• KUTIPAN PILIHAN:
========

Pada awalnya dampak yang terjadi adalah kenaikan harga gula. Harga gula di Bursa Berjangka London yang semula sekitar 300 dollar AS melonjak menjadi hampir 490 dollar AS per ton. Kenaikan ini terjadi karena produsen gula seperti Brasil memilih mengonversi komoditas itu menjadi etanol untuk menggantikan atau menyubstitusi bahan bakar minyak.

Namun, situasi ini berubah ketika Amerika Serikat (AS) beberapa bulan lalu mengumumkan hasil risetnya yang menyebutkan komoditas jagung lebih ekonomis dibanding gula dalam produksi etanol. Kontan saja harga gula langsung anjlok dan saat ini bertengger pada kisaran harga 400 dollar AS.

Sebaliknya harga jagung melonjak dari sekitar 135 dollar AS per ton pada bulan Agustus menjadi 210 dollar AS per ton sampai di pelabuhan Indonesia pada bulan Oktober lalu. AS telah memutuskan memproduksi etanol dengan menggunakan jagung, bukan gula. Tanda-tanda itu sebenarnya juga sudah terlihat karena selama setahun, yakni dari Oktober 2005 hingga Oktober tahun ini, AS mulai membangun 54 pabrik etanol.

========

• BAHAN:
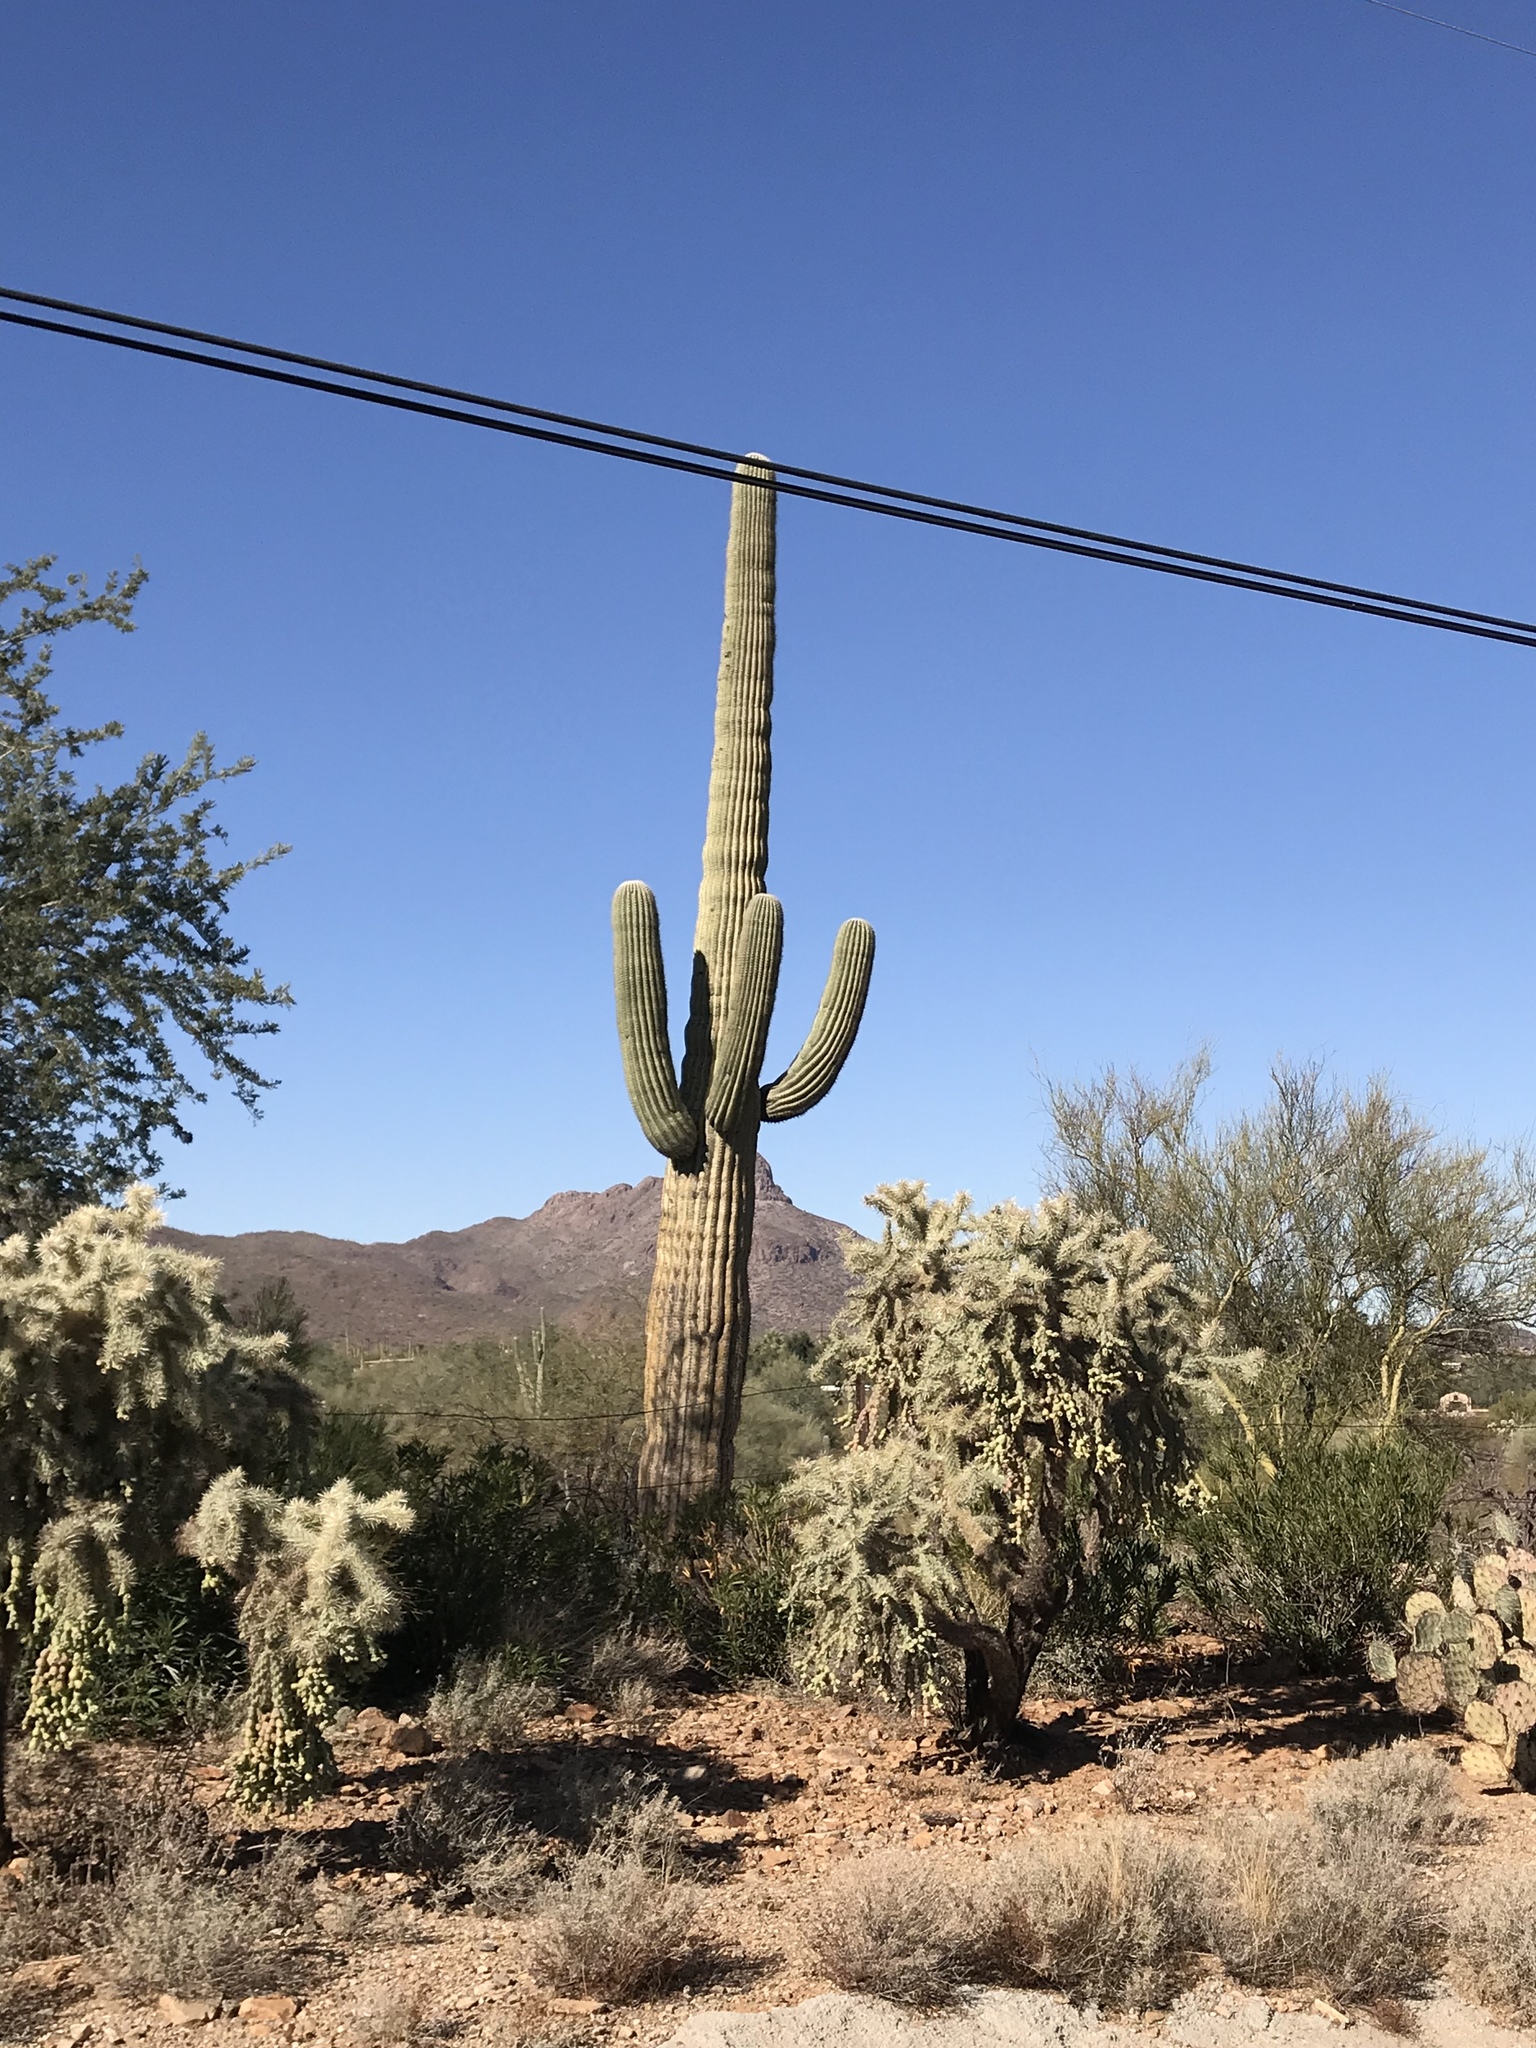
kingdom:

========

• KETENTUAN TUGAS:
• a. Sunting bagian kutipan tentang harga gula dan jagung mulai dari "Pada awalnya dampak" sampai "bahan bakar minyak.", dengan mengganti "Brasil" menjadi "Thailand".
• b. Jawab pertanyaan berikut berdasarkan kutipan tentang harga gula dan jagung.
(i) Berapa harga gula di Bursa Berjangka London setelah melonjak?
(ii) Komoditas apa yang menurut hasil riset AS lebih ekonomis daripada gula dalam produksi etanol?
(iii) Berapa pabrik etanol yang mulai dibangun AS dari Oktober 2005 hingga Oktober tahun ini?
Bahan tersebut sama sekali tidak dipakai di sini.

• HASIL PENGERJAAN:
• a.
Pada awalnya dampak yang terjadi adalah kenaikan harga gula. Harga gula di Bursa Berjangka London yang semula sekitar 300 dollar AS melonjak menjadi hampir 490 dollar AS per ton. Kenaikan ini terjadi karena produsen gula seperti Thailand memilih mengonversi komoditas itu menjadi etanol untuk menggantikan atau menyubstitusi bahan bakar minyak.

• b.
(i) Hampir 490 dollar AS per ton.
(ii) Jagung.
(iii) 54 pabrik.